* AUFGABE A *
Schreibe aus dem Interview zur „Eislinger Erklärung“ die Passage ab, die mit „Der Landtagsabgeordnete und“ beginnt und sich bis einschließlich „Jungen Union zurück.“ erstreckt.

* TEXTAUSZUG *

31 Eislinger Erklärung

„Die Junge Union hat dazugelernt“

Der stellvertretende CDU-Landesvorsitzende spricht über die "Eislinger Erklärung"

Autor: HELGE THIELE | NWZ 31.07.2010


Der Landtagsabgeordnete und stellvertretende CDU-Landeschef Dietrich Birk führt die umstrittenen Passagen in der "Eislinger Erklärung" auf die "jugendliche Unerfahrenheit" der Jungen Union zurück.

Herr Birk, warum haben Sie als Göppinger Landtagsabgeordneter und stellvertretender CDU-Landesvorsitzender so lange zu der „Eislinger Erklärung“ geschwiegen?

* DIE DATEN *
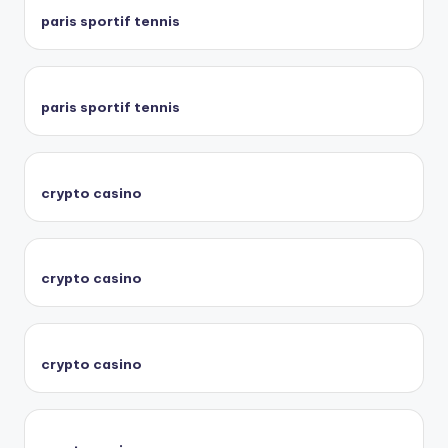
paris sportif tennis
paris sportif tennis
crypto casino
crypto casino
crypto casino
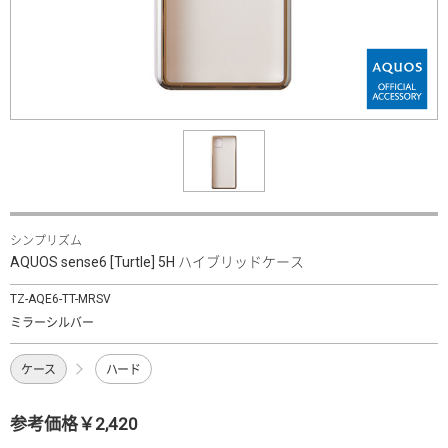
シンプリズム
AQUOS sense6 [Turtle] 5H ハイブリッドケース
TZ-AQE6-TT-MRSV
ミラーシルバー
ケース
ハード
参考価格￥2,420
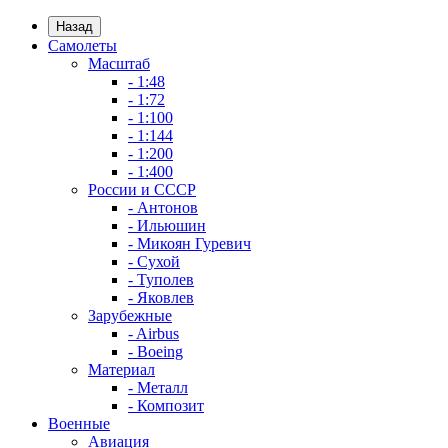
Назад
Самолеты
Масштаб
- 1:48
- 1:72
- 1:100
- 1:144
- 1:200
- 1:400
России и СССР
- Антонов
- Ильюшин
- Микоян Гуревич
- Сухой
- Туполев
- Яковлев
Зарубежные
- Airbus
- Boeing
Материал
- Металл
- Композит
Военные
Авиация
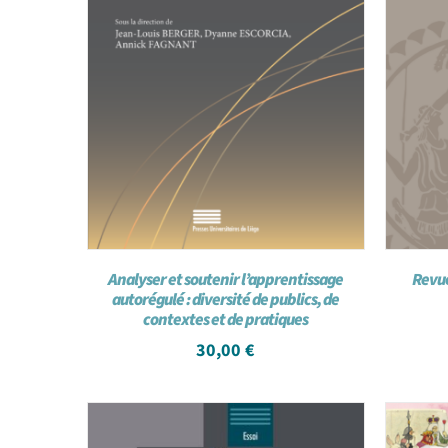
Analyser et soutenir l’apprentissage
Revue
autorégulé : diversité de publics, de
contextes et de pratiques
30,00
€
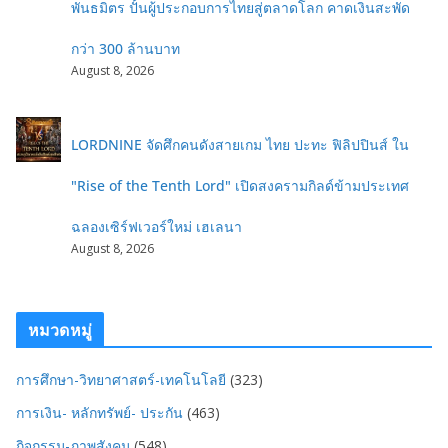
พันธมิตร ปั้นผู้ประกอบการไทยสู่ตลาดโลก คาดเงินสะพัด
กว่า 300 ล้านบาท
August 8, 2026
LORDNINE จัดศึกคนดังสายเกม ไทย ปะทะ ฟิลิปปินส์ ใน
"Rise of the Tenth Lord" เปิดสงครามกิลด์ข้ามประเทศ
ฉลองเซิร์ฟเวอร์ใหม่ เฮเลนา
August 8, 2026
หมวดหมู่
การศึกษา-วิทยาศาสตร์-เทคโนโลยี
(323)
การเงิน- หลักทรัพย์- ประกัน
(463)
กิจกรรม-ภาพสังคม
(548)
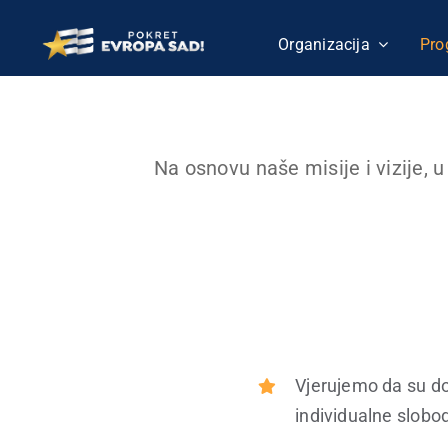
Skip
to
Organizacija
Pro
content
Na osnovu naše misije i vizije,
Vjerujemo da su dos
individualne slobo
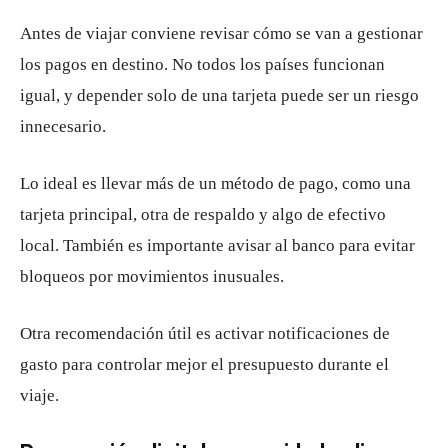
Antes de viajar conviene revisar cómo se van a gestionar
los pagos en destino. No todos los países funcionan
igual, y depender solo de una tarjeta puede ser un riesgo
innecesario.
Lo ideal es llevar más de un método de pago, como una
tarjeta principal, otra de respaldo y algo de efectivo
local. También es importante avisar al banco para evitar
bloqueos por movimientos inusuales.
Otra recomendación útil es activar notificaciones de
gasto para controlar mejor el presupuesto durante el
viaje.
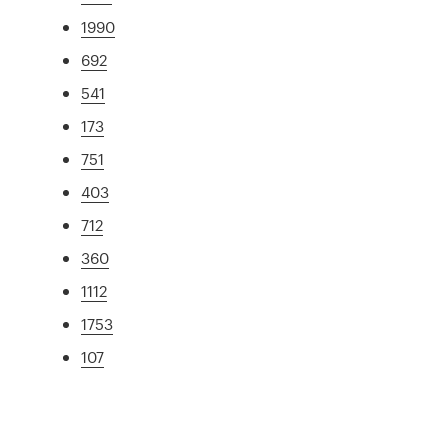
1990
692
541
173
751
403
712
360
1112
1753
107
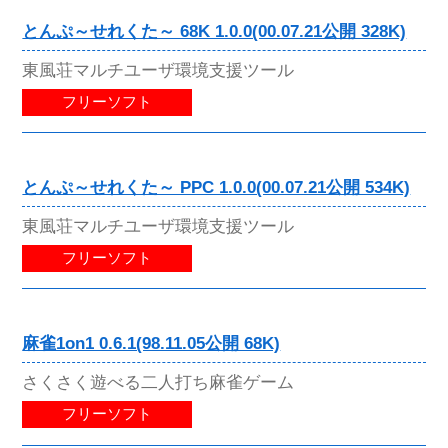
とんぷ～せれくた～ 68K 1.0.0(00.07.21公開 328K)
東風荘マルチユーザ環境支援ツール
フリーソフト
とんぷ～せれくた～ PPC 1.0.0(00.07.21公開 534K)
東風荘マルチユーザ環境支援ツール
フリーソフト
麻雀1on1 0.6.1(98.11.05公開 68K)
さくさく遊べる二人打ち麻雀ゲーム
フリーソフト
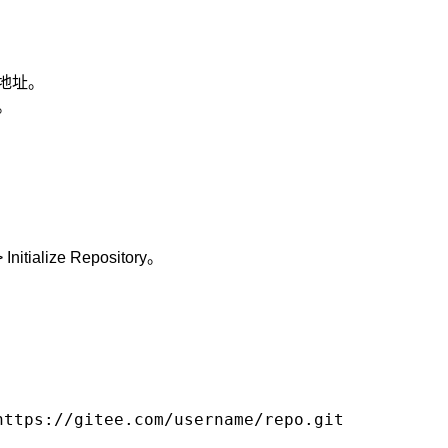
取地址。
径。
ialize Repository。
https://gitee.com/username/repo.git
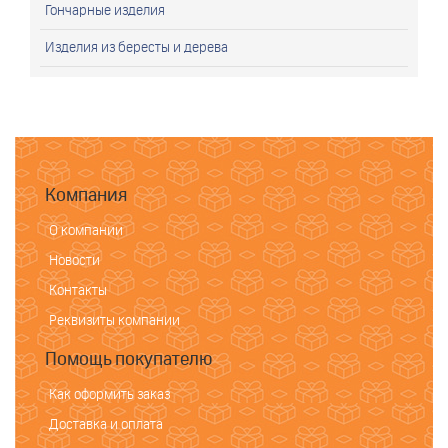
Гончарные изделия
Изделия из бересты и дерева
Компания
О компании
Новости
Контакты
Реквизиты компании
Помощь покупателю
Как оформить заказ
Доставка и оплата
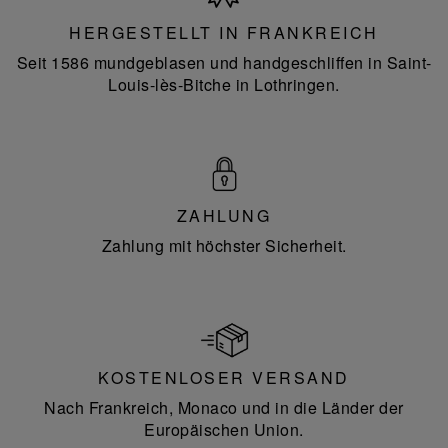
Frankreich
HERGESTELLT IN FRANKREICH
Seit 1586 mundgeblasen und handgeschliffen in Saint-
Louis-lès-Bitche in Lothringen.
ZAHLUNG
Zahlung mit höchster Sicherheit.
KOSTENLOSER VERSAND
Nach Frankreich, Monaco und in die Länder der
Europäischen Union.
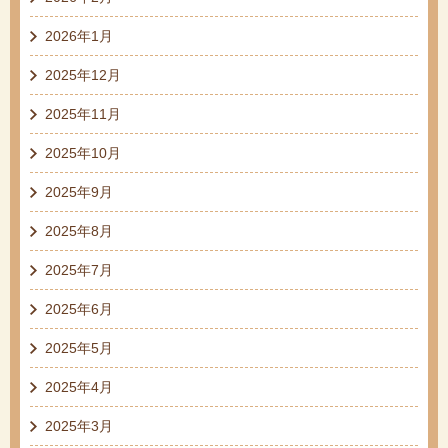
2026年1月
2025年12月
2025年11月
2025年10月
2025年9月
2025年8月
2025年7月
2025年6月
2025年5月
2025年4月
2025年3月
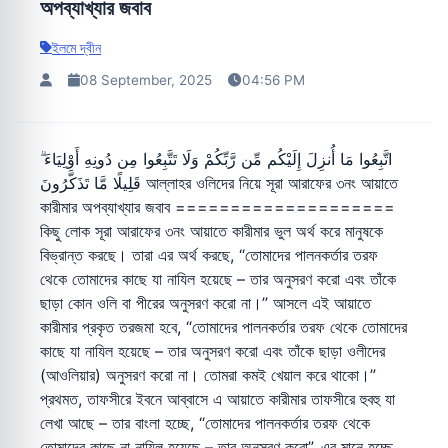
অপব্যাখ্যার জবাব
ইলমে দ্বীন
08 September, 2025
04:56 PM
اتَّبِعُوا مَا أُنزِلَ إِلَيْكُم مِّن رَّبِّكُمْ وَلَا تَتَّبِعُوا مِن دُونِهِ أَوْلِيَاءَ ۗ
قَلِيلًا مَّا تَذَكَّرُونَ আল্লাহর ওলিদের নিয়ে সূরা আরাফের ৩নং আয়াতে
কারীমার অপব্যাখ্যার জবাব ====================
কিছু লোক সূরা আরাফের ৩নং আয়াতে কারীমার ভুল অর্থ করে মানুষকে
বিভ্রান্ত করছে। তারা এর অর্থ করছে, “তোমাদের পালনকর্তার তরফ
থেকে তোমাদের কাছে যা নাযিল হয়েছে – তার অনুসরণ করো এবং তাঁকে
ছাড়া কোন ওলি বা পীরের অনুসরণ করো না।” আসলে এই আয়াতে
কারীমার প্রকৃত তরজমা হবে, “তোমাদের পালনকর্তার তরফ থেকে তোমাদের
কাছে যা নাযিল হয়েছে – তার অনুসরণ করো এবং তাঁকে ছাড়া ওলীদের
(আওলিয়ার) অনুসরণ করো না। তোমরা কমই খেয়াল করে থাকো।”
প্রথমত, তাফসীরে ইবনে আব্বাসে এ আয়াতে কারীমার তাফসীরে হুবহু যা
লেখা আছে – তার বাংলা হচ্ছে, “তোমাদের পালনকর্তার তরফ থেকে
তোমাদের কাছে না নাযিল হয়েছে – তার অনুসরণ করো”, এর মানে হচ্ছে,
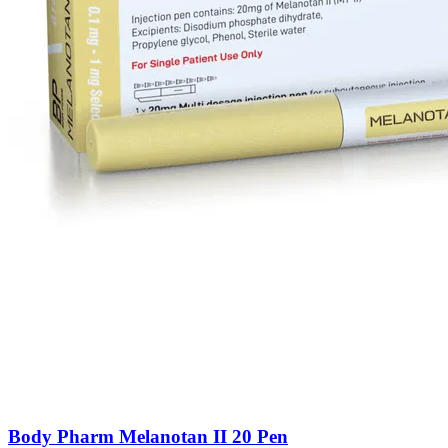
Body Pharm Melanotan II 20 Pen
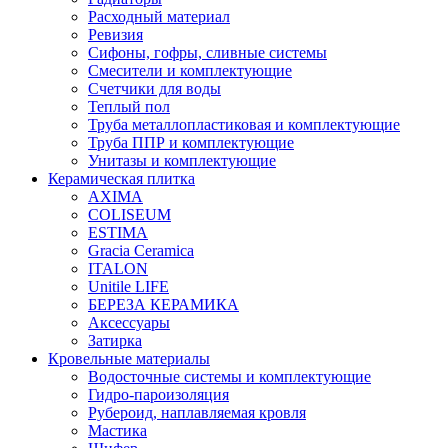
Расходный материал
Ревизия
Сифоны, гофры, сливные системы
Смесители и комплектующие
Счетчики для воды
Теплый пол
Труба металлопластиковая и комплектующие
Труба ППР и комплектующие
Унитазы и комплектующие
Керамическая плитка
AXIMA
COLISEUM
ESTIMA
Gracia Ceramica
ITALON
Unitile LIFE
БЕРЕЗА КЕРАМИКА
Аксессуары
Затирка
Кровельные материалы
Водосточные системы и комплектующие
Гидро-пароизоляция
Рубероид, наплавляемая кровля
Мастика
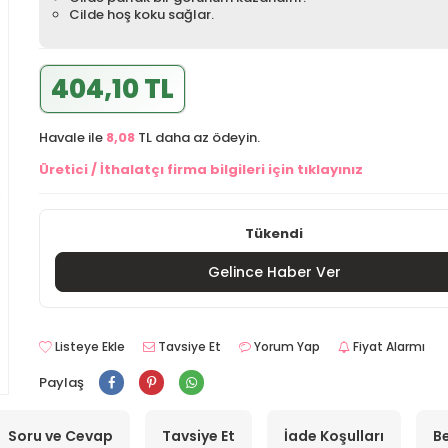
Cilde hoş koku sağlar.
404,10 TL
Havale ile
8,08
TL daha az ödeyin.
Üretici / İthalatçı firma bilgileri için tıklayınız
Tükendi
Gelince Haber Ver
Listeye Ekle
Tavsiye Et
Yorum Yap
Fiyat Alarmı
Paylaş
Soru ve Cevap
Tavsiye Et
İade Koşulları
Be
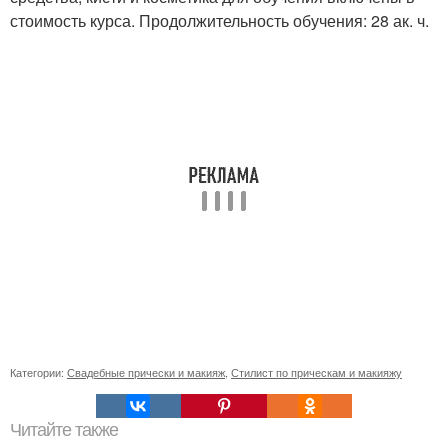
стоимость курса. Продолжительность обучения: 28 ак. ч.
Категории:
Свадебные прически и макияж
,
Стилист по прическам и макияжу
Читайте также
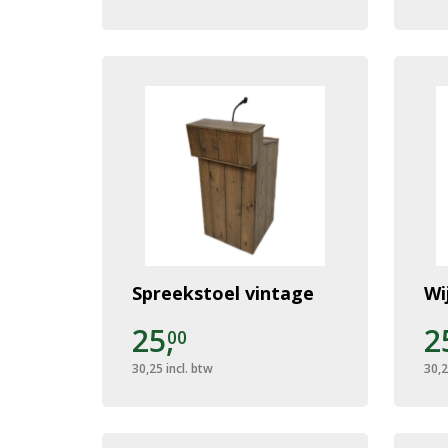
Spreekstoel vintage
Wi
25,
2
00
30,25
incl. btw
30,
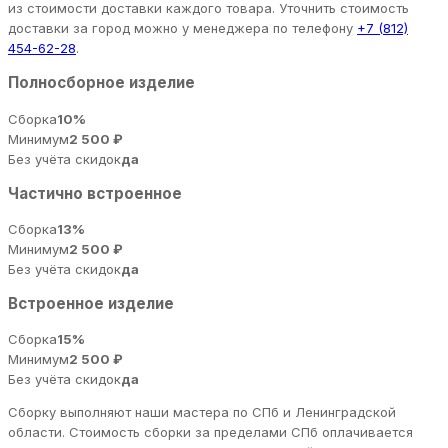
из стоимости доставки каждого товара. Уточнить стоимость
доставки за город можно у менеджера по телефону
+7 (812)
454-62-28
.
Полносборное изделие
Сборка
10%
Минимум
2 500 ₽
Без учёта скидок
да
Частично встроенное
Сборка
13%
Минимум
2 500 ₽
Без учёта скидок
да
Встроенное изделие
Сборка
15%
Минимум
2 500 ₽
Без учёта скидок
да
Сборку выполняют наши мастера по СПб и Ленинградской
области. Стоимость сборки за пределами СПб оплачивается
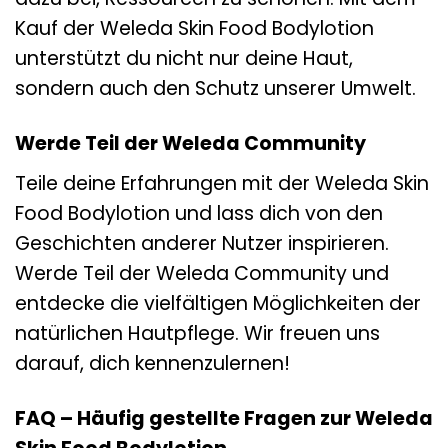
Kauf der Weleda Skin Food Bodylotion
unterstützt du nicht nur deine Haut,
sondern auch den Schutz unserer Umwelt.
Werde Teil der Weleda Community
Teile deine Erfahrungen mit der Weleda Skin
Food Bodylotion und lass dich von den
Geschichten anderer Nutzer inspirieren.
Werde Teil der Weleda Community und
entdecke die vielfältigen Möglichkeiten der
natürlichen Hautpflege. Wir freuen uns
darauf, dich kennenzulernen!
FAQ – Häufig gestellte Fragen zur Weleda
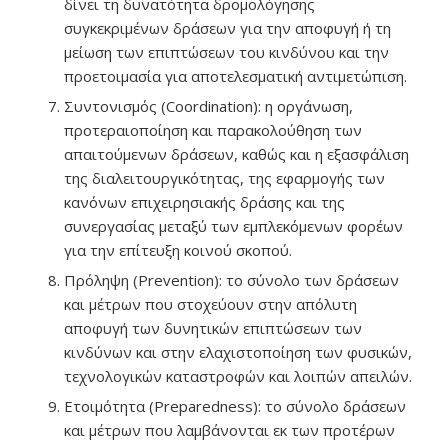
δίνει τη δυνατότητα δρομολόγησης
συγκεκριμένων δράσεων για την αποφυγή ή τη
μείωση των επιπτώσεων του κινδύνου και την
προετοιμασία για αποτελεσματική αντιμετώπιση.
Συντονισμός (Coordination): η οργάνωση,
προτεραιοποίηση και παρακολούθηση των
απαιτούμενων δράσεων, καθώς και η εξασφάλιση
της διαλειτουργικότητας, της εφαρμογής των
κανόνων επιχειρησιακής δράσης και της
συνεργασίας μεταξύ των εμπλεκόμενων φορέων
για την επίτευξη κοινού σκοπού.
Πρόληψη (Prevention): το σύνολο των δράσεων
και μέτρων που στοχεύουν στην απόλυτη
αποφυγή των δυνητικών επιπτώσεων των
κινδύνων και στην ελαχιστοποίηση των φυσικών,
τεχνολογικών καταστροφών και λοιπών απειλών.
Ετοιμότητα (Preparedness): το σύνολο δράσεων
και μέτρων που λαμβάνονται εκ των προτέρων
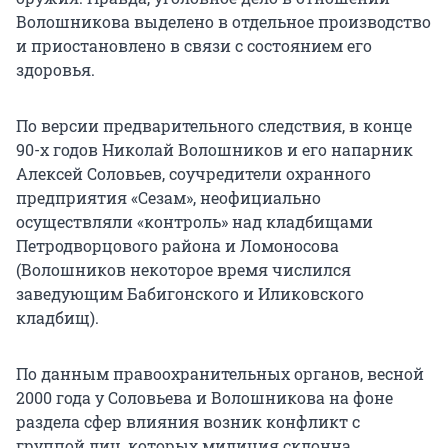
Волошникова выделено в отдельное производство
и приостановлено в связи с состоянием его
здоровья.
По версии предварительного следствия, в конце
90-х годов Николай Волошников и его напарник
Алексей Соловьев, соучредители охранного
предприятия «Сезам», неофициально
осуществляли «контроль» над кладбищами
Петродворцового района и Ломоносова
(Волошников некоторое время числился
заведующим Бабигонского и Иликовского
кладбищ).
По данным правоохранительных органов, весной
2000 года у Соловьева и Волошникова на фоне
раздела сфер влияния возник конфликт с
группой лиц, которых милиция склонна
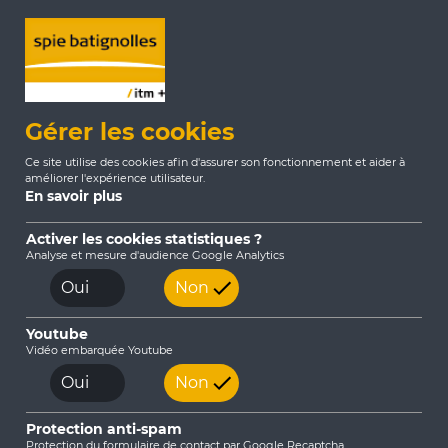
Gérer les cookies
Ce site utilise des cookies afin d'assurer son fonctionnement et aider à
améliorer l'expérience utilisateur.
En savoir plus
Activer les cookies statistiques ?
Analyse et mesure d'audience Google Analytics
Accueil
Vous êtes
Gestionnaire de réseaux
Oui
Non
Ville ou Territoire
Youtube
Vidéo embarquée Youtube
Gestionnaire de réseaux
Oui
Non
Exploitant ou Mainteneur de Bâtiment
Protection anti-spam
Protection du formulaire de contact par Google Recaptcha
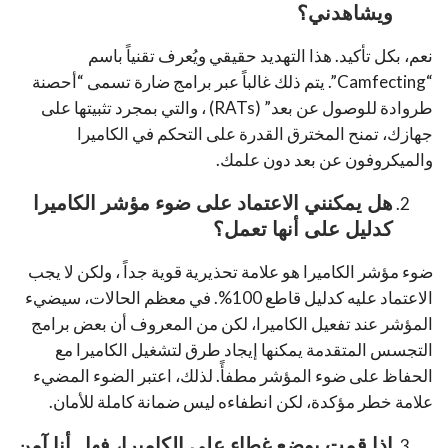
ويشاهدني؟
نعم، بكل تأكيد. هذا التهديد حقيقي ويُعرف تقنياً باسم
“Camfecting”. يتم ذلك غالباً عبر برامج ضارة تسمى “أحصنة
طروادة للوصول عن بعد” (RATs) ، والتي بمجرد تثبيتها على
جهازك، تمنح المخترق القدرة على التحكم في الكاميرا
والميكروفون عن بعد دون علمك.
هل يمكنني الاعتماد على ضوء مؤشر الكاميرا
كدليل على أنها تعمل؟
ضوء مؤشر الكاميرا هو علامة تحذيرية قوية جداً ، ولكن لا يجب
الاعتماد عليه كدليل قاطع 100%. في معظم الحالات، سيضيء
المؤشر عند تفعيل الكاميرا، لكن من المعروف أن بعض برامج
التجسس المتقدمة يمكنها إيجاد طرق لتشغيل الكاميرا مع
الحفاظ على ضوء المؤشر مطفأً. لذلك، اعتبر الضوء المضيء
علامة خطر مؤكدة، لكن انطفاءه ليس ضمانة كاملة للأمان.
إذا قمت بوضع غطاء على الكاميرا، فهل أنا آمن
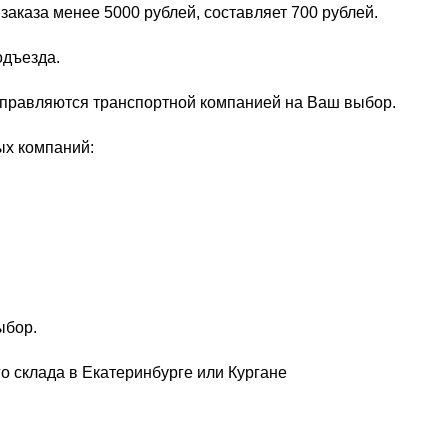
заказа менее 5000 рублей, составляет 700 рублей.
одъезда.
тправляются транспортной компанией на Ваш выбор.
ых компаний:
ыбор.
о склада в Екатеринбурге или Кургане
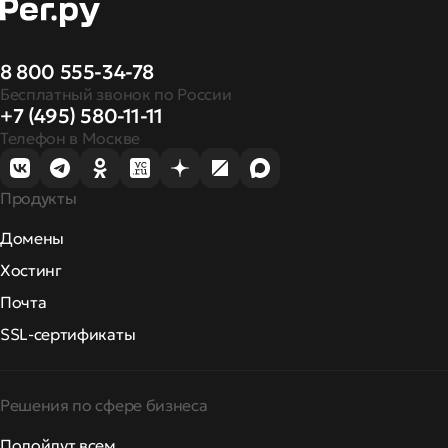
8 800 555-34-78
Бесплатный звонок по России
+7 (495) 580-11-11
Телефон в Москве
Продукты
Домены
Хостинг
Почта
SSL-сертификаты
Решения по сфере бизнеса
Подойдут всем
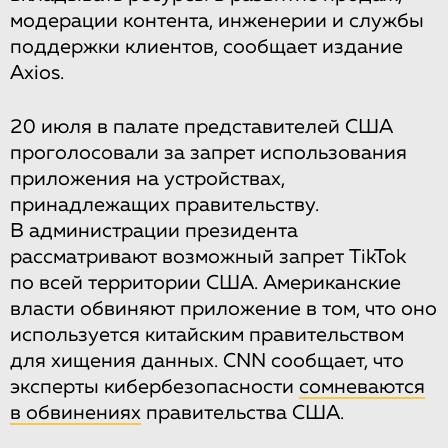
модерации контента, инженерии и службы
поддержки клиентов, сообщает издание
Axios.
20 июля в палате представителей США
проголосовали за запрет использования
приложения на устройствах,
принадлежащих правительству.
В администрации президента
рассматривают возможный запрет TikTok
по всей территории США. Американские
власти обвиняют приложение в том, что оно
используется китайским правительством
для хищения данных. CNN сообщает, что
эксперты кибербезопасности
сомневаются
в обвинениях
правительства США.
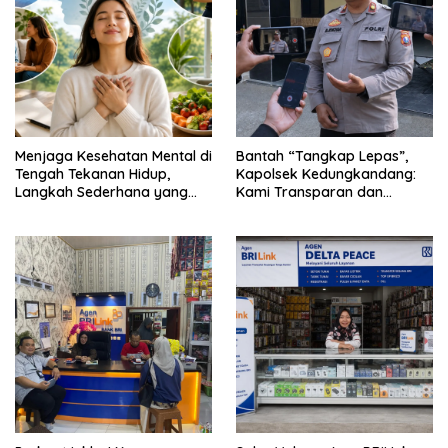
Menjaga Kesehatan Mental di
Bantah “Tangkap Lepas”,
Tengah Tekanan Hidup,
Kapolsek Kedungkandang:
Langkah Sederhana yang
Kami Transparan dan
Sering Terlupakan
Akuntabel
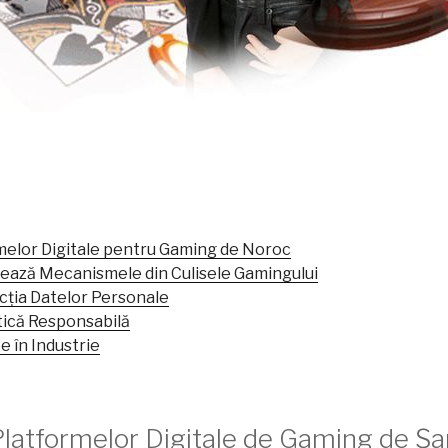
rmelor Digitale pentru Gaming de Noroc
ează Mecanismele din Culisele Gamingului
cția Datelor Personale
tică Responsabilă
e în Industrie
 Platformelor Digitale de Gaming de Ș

* AUFGABE B *
Wiederhole aus den Datensätzen wortgetreu die Zeilen, beginnend mit der Zeile mit „Расходный материал“ bis einschließlich der Zeile mit „области. Стоимость сборки“. Lass die Bilder in deiner Antwort weg.

* MUSTERLÖSUNG A *
Der Landtagsabgeordnete und stellvertretende CDU-Landeschef Dietrich Birk führt die umstrittenen Passagen in der "Eislinger Erklärung" auf die "jugendliche Unerfahrenheit" der Jungen Union zurück.

* MUSTERLÖSUNG B *
Расходный материал
Ревизия
Сифоны, гофры, сливные системы
Смесители и комплектующие
Счетчики для воды
Теплый пол
Труба металлопластиковая и комплектующие
Труба ППР и комплектующие
Унитазы и комплектующие
Керамическая плитка
AXIMA
COLISEUM
ESTIMA
Gracia Ceramica
ITALON
Unitile LIFE
БЕРЕЗА КЕРАМИКА
Аксессуары
Затирка
Кровельные материалы
Водосточные системы и комплектующие
Гидро-пароизоляция
Рубероид, наплавляемая кровля
Мастика
Cilde hoş koku sağlar.
404,10 TL
Havale ile
8,08
TL daha az ödeyin.
Üretici / İthalatçı firma bilgileri için tıklayınız
Tükendi
Gelince Haber Ver
Listeye Ekle
Tavsiye Et
Yorum Yap
Fiyat Alarmı
Paylaş
Soru ve Cevap
Tavsiye Et
İade Koşulları
Be
стоимость курса. Продолжительность обучения: 28 ак. ч.
Категории:
Свадебные прически и макияж
,
Стилист по прическам и макияжу
Читайте также
Spreekstoel vintage
Wi
25,
2
00
30,25
incl. btw
30,
из стоимости доставки каждого товара. Уточнить стоимость
доставки за город можно у менеджера по телефону
+7 (812)
454-62-28
.
Полносборное изделие
Сборка
10%
Минимум
2 500 ₽
Без учёта скидок
да
Частично встроенное
Сборка
13%
Минимум
2 500 ₽
Без учёта скидок
да
Встроенное изделие
Сборка
15%
Минимум
2 500 ₽
Без учёта скидок
да
Сборку выполняют наши мастера по СПб и Ленинградской
области. Стоимость сборки за пределами СПб оплачивается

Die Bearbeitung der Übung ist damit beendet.